▶ [WHAT IS NEEDED] Please copy out the entries exactly, skipping any pictures.

▶ [SOURCE RECORDS]
::::::
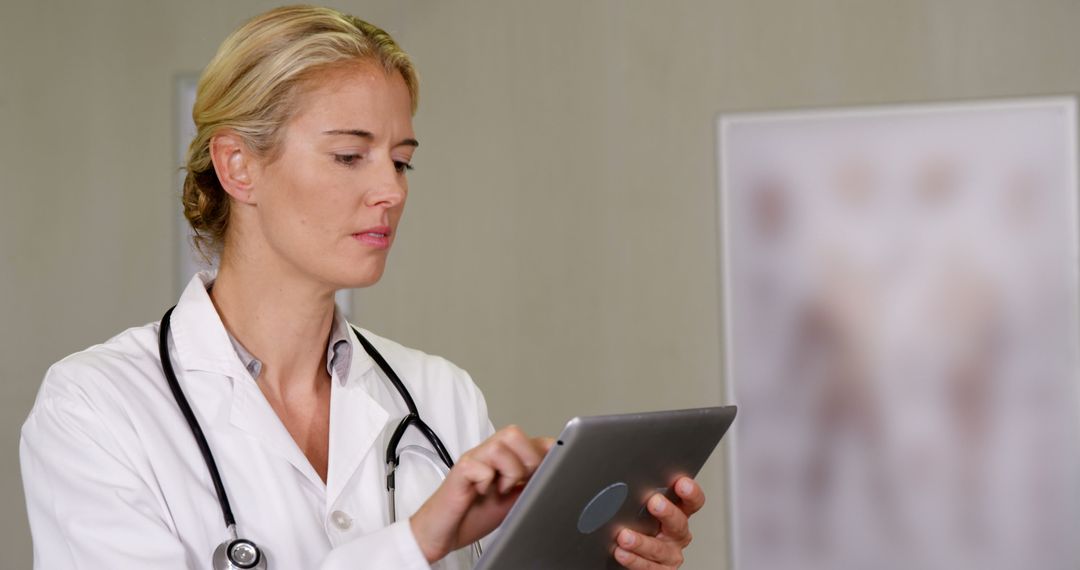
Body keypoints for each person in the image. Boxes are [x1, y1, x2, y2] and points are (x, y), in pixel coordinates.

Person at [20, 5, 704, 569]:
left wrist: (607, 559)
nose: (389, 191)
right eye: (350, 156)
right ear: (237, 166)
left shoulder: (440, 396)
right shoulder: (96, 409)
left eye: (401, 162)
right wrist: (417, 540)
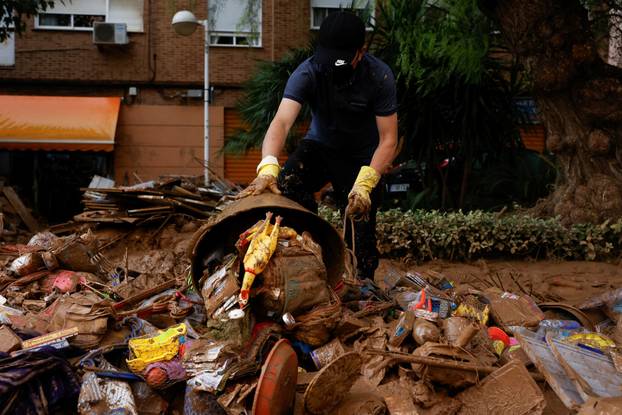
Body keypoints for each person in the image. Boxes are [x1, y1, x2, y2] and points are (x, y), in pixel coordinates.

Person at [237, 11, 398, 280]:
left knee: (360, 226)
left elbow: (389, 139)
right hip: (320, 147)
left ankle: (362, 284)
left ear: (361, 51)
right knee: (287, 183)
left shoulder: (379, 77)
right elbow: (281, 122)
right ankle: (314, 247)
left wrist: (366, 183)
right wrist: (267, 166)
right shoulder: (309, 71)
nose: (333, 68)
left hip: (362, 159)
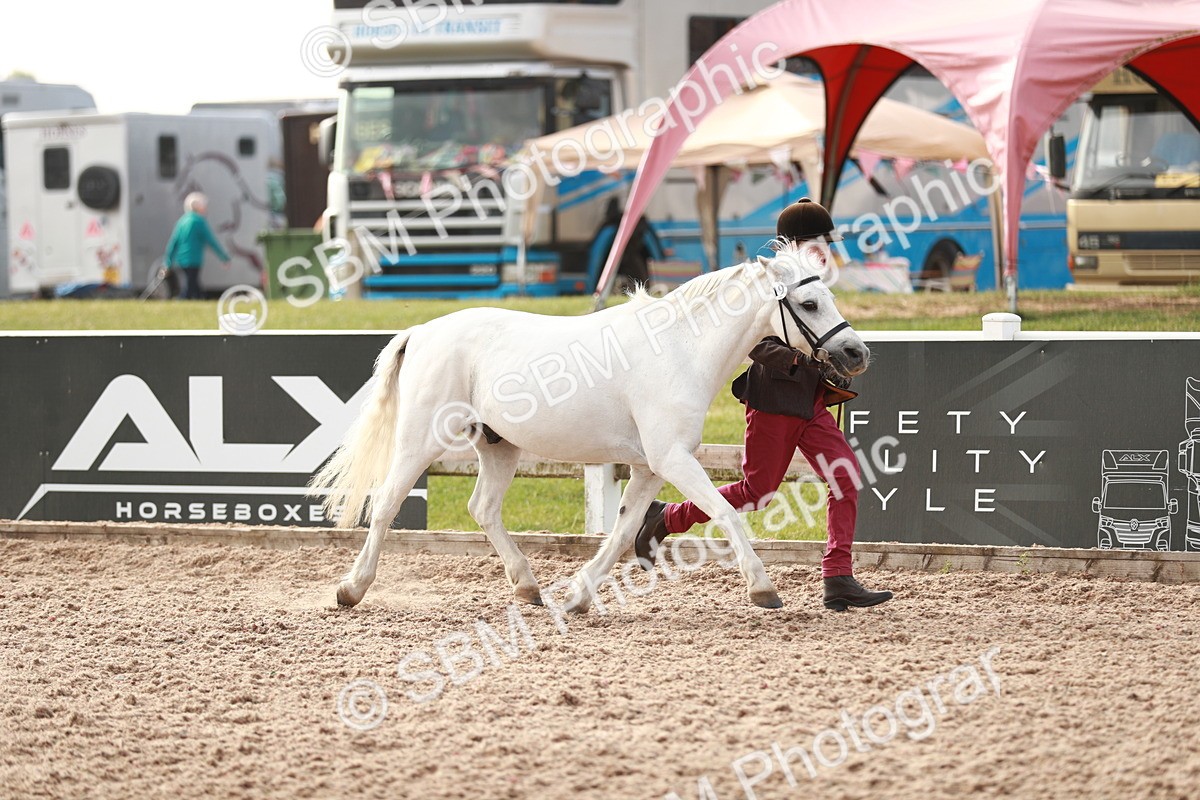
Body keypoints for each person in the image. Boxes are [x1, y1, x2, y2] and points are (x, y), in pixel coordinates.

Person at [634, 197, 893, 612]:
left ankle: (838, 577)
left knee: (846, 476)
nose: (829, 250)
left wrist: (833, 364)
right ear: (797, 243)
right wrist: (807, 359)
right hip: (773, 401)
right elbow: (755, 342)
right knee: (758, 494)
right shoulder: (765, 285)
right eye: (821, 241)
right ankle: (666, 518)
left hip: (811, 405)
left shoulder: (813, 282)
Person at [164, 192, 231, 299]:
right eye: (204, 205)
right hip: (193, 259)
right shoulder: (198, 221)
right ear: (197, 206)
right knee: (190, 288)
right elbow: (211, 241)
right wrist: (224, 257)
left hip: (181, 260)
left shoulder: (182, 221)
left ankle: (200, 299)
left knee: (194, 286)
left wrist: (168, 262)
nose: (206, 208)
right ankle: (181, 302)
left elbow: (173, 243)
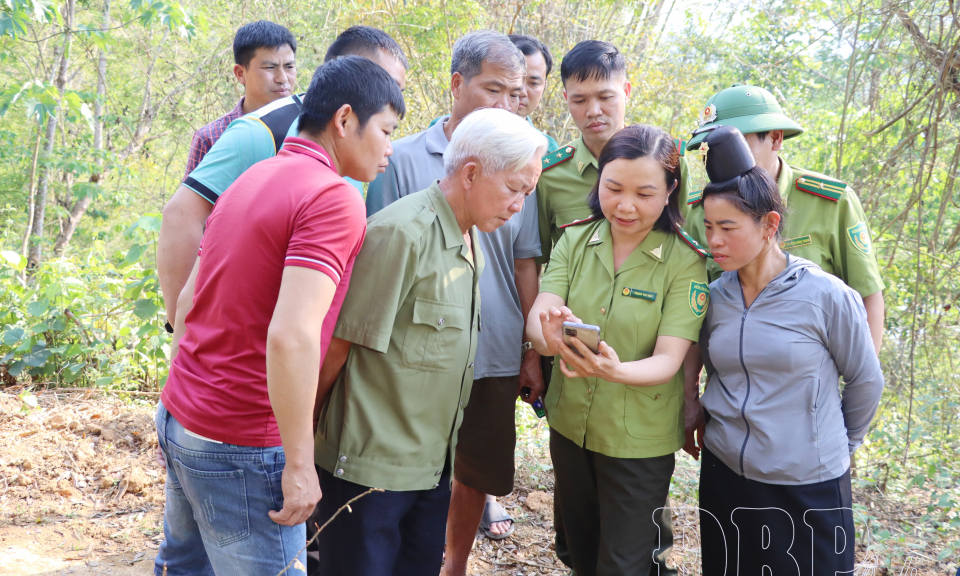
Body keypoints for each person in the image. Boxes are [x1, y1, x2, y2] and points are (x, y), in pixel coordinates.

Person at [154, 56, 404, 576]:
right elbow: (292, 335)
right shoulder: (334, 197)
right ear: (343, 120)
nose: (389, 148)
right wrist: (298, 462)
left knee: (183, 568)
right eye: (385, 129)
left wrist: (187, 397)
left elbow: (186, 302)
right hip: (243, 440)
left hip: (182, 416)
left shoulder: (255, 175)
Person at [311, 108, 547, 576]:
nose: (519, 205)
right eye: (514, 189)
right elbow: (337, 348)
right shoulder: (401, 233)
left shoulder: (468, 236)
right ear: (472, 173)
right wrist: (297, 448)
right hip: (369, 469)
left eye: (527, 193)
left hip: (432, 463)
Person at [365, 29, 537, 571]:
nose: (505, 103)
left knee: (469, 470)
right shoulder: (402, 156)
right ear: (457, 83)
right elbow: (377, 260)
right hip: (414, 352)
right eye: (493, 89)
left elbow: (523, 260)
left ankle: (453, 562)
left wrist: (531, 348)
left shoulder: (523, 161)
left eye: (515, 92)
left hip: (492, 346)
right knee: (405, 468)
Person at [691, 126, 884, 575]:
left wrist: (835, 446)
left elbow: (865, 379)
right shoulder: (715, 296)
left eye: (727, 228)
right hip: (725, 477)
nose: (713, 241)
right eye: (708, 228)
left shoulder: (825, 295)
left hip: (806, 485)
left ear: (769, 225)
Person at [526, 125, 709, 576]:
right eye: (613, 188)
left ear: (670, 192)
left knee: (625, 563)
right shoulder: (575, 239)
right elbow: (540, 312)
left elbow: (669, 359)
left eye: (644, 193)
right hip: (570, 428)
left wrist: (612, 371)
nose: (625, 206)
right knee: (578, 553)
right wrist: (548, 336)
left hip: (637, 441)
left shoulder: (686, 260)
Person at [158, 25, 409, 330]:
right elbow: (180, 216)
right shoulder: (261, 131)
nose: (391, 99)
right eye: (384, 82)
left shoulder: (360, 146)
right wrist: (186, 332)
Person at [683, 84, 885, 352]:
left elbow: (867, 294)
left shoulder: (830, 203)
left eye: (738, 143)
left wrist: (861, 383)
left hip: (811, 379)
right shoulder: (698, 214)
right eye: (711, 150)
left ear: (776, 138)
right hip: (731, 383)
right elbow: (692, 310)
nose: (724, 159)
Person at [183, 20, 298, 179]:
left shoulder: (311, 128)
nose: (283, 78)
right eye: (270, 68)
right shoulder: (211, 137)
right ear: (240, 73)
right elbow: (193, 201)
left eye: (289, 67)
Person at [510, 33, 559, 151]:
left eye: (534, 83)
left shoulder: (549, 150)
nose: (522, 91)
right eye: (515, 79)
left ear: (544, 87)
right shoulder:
::::::
▶ [ANSWER BELOW]
Body keypoints for each person in the image. Boxes are [x1, y1, x2, y2] and points are (x, y), in pixel coordinates.

Person at [20, 5, 704, 569]:
left wrist: (607, 559)
nose: (389, 191)
right eye: (350, 156)
right ear: (237, 166)
left shoulder: (440, 396)
right shoulder: (96, 409)
left eye: (401, 162)
right wrist: (417, 540)
Body keypoints for each person in the image. Boxes are [x1, y1, x2, y2] and points are (x, y), in pixel coordinates.

Person at [237, 11, 398, 280]:
left knee: (360, 226)
left elbow: (389, 139)
right hip: (320, 147)
left ankle: (362, 284)
left ear: (361, 51)
right knee: (287, 183)
left shoulder: (379, 77)
right elbow: (281, 122)
right ankle: (314, 247)
left wrist: (366, 183)
right wrist: (267, 166)
right shoulder: (309, 71)
nose: (333, 68)
left hip: (362, 159)
Body keypoints for each person in the image. Boxes are [x1, y1, x2, y2] and points are (x, y), in pixel coordinates.

Person at [634, 197, 893, 612]:
left ankle: (838, 577)
left knee: (846, 476)
nose: (829, 250)
left wrist: (833, 364)
right ear: (797, 243)
right wrist: (807, 359)
right hip: (773, 401)
right elbow: (755, 342)
right knee: (758, 494)
right shoulder: (765, 285)
right eye: (821, 241)
right ankle: (666, 518)
left hip: (811, 405)
left shoulder: (813, 282)
Person at [164, 192, 231, 299]:
right eye: (204, 205)
right hip: (193, 259)
right shoulder: (198, 221)
right ear: (197, 206)
right knee: (190, 288)
right elbow: (211, 241)
right wrist: (224, 257)
left hip: (181, 260)
left shoulder: (182, 221)
left ankle: (200, 299)
left knee: (194, 286)
left wrist: (168, 262)
nose: (206, 208)
right ankle: (181, 302)
left elbow: (173, 243)
Body keypoints for each person in the image. Boxes are [x1, y1, x2, y2] and points are (x, y), in pixel coordinates.

Person at [154, 56, 404, 576]:
right elbow: (292, 335)
right shoulder: (334, 197)
right ear: (343, 120)
nose: (389, 148)
right wrist: (298, 462)
left knee: (183, 568)
right eye: (385, 129)
left wrist: (187, 397)
left elbow: (186, 302)
right hip: (243, 440)
left hip: (182, 416)
left shoulder: (255, 175)
Person at [311, 108, 547, 576]:
nose: (519, 205)
right eye: (514, 189)
right elbow: (337, 348)
right shoulder: (401, 233)
left shoulder: (468, 236)
right ear: (472, 173)
right wrist: (297, 448)
right hip: (369, 469)
left eye: (527, 193)
left hip: (432, 463)
Person at [365, 29, 537, 571]:
nose: (505, 103)
left knee: (469, 470)
right shoulder: (402, 156)
right ear: (457, 83)
right elbow: (377, 260)
right hip: (414, 352)
right eye: (493, 89)
left elbow: (523, 260)
left ankle: (453, 562)
left wrist: (531, 348)
left shoulder: (523, 161)
left eye: (515, 92)
left hip: (492, 346)
right knee: (405, 468)
Person at [691, 126, 884, 575]:
left wrist: (835, 446)
left elbow: (865, 379)
right shoulder: (715, 296)
left eye: (727, 228)
right hip: (725, 477)
nose: (713, 241)
right eye: (708, 228)
left shoulder: (825, 295)
left hip: (806, 485)
left ear: (769, 225)
Person at [526, 125, 709, 576]:
right eye: (613, 188)
left ear: (670, 192)
left knee: (625, 563)
right shoulder: (575, 239)
right elbow: (540, 312)
left elbow: (669, 359)
left eye: (644, 193)
right hip: (570, 428)
left wrist: (612, 371)
nose: (625, 206)
right knee: (578, 553)
right wrist: (548, 336)
left hip: (637, 441)
left shoulder: (686, 260)
Person at [158, 25, 409, 330]:
right elbow: (180, 216)
right shoulder: (261, 131)
nose: (391, 99)
right eye: (384, 82)
left shoulder: (360, 146)
right wrist: (186, 332)
Person at [683, 84, 885, 352]:
left elbow: (867, 294)
left shoulder: (830, 203)
left eye: (738, 143)
left wrist: (861, 383)
left hip: (811, 379)
right shoulder: (698, 214)
right eye: (711, 150)
left ear: (776, 138)
right hip: (731, 383)
right elbow: (692, 310)
nose: (724, 159)
Person at [183, 20, 298, 179]:
left shoulder: (311, 128)
nose: (283, 78)
right eye: (270, 68)
right shoulder: (211, 137)
right ear: (240, 73)
right elbow: (193, 201)
left eye: (289, 67)
Person at [510, 33, 559, 151]:
left eye: (534, 83)
left shoulder: (549, 150)
nose: (522, 91)
right eye: (515, 79)
left ear: (544, 87)
right shoulder:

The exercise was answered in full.